> Exercise brief:
In the listing below, find each line containing "basket" and report it.

> Available data:
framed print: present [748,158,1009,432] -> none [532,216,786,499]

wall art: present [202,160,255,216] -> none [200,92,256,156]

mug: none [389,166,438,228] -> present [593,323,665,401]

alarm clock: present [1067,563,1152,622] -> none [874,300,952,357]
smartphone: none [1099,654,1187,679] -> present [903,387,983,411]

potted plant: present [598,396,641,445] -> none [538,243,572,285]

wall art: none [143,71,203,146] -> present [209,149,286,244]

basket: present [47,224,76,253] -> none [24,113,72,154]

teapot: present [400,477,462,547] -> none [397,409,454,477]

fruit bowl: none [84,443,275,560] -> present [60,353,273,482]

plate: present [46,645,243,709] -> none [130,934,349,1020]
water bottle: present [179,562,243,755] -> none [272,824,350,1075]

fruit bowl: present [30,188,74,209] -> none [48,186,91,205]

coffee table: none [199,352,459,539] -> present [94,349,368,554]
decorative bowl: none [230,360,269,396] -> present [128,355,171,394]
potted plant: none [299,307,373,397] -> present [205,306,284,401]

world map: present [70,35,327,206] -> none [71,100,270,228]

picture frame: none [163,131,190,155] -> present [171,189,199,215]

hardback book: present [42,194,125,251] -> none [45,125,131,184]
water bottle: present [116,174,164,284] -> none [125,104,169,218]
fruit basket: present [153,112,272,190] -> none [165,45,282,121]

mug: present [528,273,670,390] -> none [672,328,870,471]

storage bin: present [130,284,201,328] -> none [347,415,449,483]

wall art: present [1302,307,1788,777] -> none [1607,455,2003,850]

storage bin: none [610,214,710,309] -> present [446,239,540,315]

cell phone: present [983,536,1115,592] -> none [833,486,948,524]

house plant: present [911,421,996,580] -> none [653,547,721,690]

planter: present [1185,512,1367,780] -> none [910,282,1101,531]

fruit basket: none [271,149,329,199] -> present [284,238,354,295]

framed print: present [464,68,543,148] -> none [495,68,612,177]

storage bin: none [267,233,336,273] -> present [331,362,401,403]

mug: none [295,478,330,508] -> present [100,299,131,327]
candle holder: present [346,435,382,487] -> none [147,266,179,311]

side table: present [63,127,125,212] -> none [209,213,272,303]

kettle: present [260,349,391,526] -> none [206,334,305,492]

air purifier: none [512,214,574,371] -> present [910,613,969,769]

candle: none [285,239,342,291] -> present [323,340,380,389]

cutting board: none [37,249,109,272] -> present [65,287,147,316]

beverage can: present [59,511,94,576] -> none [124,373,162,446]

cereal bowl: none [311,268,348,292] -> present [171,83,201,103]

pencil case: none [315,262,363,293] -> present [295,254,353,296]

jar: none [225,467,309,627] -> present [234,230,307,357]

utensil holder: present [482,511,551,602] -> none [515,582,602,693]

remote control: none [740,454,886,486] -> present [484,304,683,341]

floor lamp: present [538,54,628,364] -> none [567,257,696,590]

> Answer for this exercise:
basket: present [47,224,76,253] -> none [24,113,72,154]
fruit basket: present [153,112,272,190] -> none [165,45,282,121]
fruit basket: none [271,149,329,199] -> present [284,238,354,295]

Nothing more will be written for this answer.